How to Perform the Squat Maneuver Correctly in Exercise Programs
Many physical therapy experts and fitness trainers prefer a simple, yet effective, squat maneuver that is performed correctly to add endurance, strengthening and balance into an overall exercise program. This move mainly utilizes the major muscles of the lower body when an individual correctly performs the movements. Each small move is designed to be flawlessly executed for precise and rhythmic motions. The move can increase strength, flexibility and improve balance in the major lower body joints of hips, knees and ankles. This exercise is a terrific fat minimizing technique that effectively rids the body of excess fat in that critical abdominal, hip, buttocks and leg regions that many tend to notice excess pounds in midlife years.
While this is a fantastic exercise with many health benefits, it is also important to learn and perform the correct method of body alignment, heel balance and fluid motions to avoid injuries that can strain the back, hips, legs and other areas. Most fitness trainers use voice prompts to ensure that the student is in the proper alignment throughout the movements.
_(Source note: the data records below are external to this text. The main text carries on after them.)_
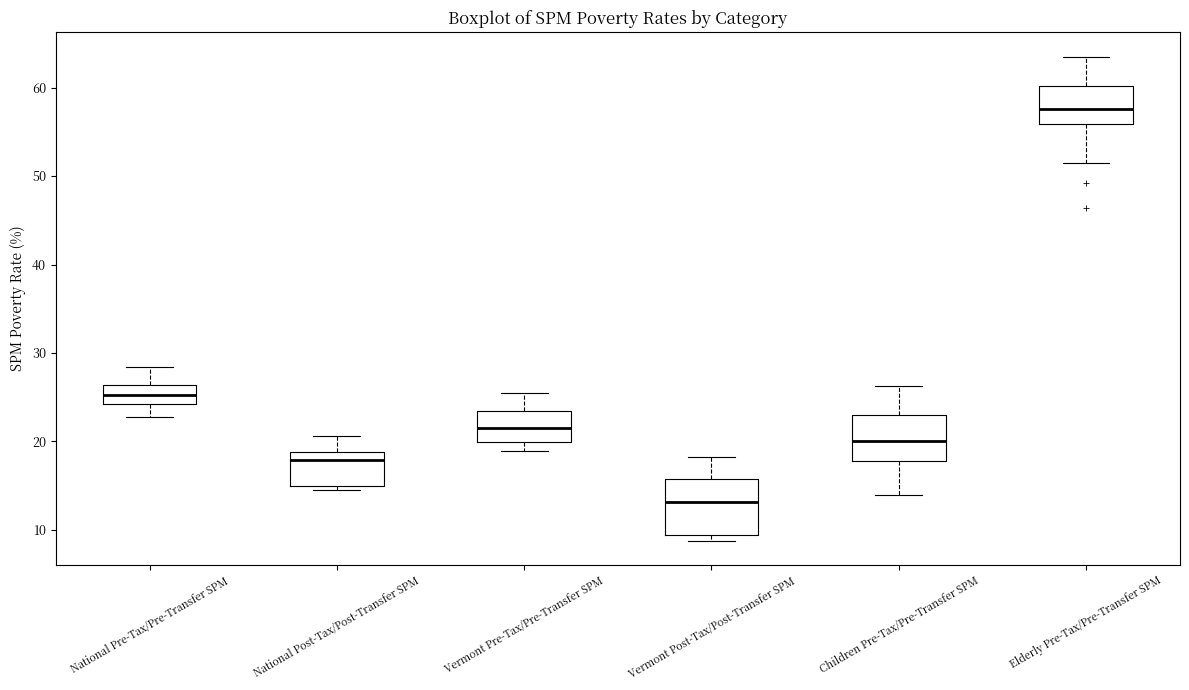

Comparing the boxes themselves (not the whiskers), which one is the tallest?

Vermont Post-Tax/Post-Transfer SPM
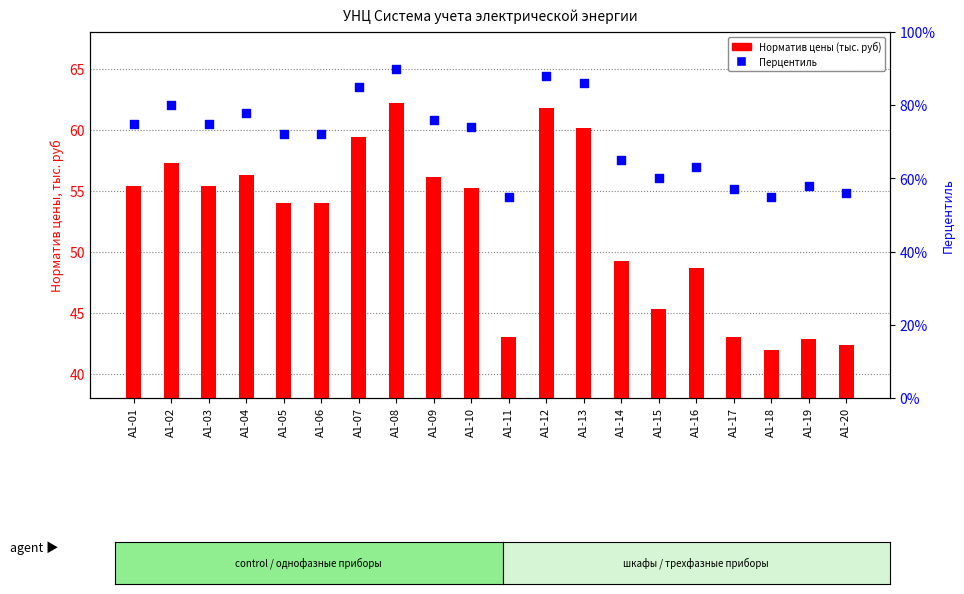

Is the value of Норматив цены (тыс. руб) at А1-10 greater than the value of Перцентиль at А1-06?

No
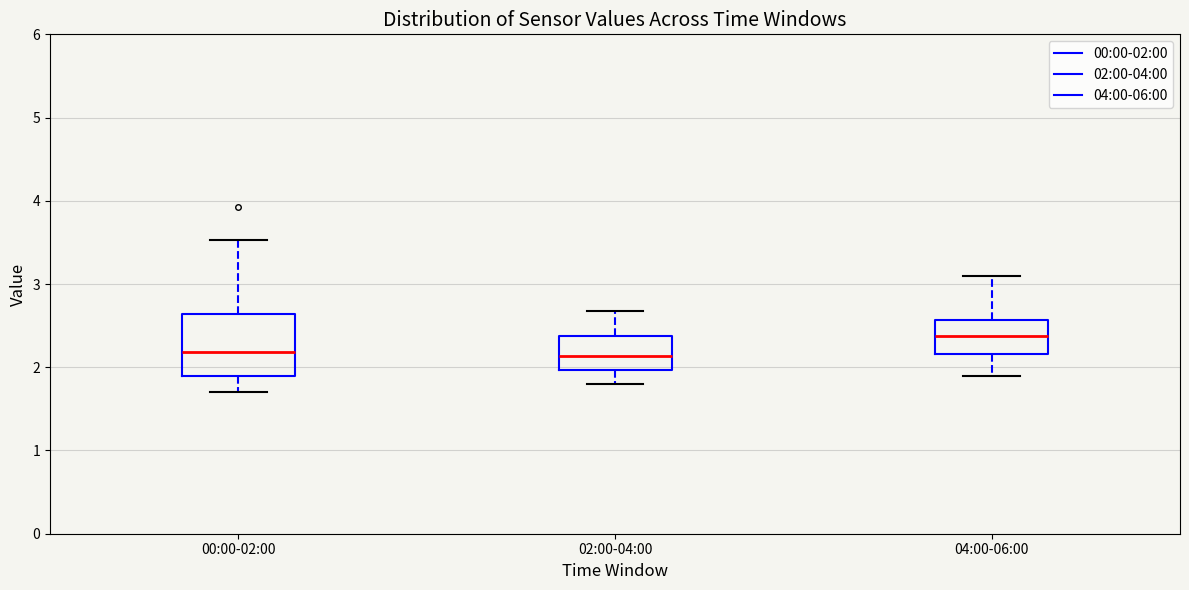

Which box is the tallest, from its lower edge to its upper edge?

00:00-02:00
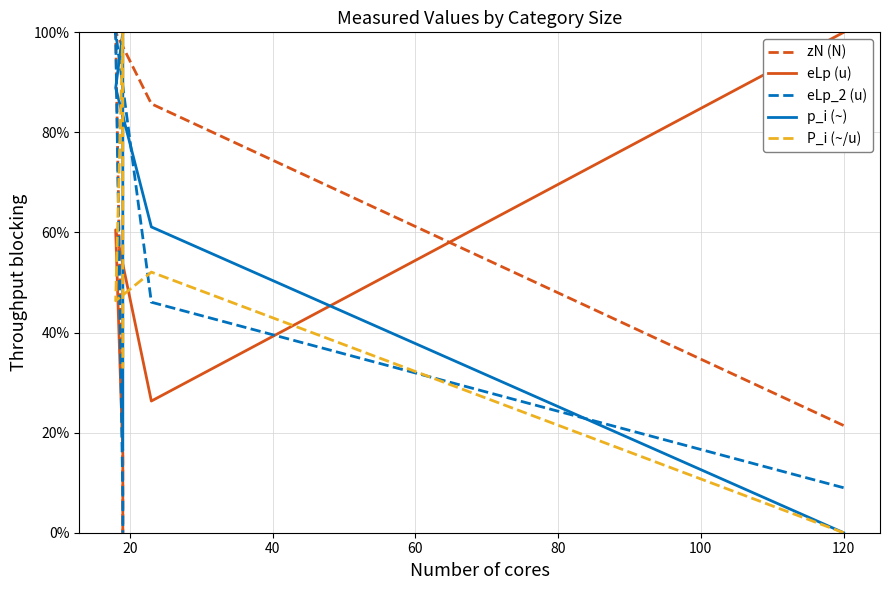

Is it true that eLp (u) equals 0.2 at 60?

False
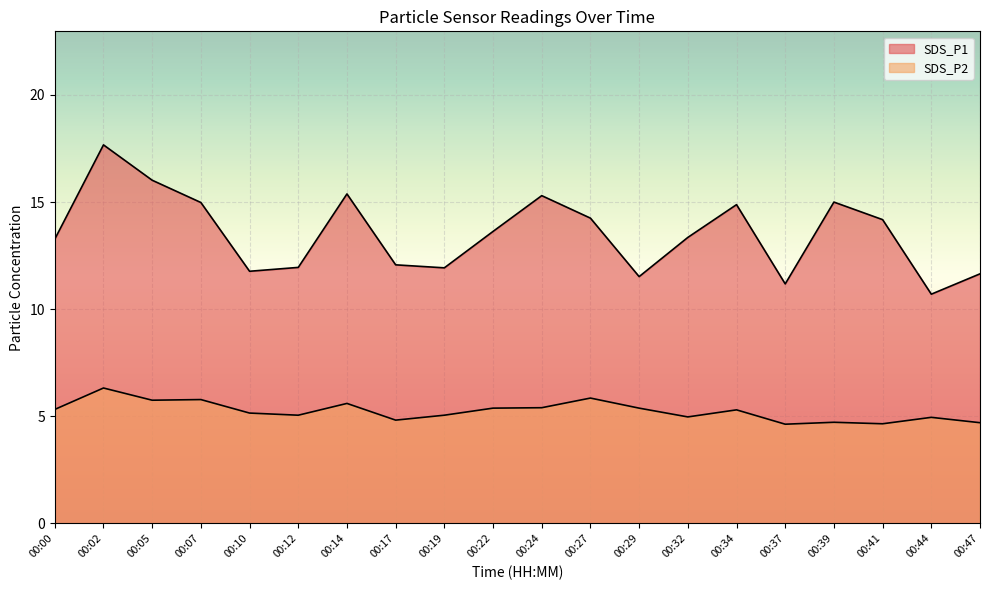

What are all the series names shown in the legend?

SDS_P1, SDS_P2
The correct stance rolls weight onto the heels to be maintained by balancing the hips over that area. If strain is felt in the knees and shins, and if the person notices more toe pressure, they should immediately re-position their body to avoid a painful injury.
There is a neat device out that promises to keep a person in the correct alignment for performing a proper squat move. This is a balance board of sorts that has outlined feet imprints to ensure proper heel position. The board tilts to alert the person if they get out of the correct body position. Many fitness experts are exited about this fitness tool designed to ensure proper squat technique required to gain maximum health benefits as well as providing an alert that a person feels when in an improper body stance position.
The squat is an excellent all around exercise that focuses on the upper thighs, glutes and abdominal muscles. There are also additional muscles that support the back and hips that receive a workout too. Additionally, over time, this exercise builds stamina, lower body strength and increases the level of hip, knee and ankle flexion and flexibility. It is estimated by some fitness experts that a squat maneuver activates and exercises around 200 various muscles in the body.
It is clear to see why fitness buffs love this exercise. It does take some training to be able to correctly perform the full squat motion without causing pain or injury. When able, a person can even use weights to also workout the upper body while performing squats. Nobody should attempt this without proper instruction and plenty of lead up exercises. Many people in the fitness field love squats because it can effectively provide the method to lose accumulated fat. If using the ingenious Smart-Squat biofeedback tipping beam device, individuals can better recognize when their body gets in or out of the effective and safe squat position.
This exercise move works best when the spine is correctly aligned and heels are engaged for keeping the balance weight. The hips roll back fluidly causing a subtle gravity shift necessary to correctly perform squat repetitions without causing bodily harm.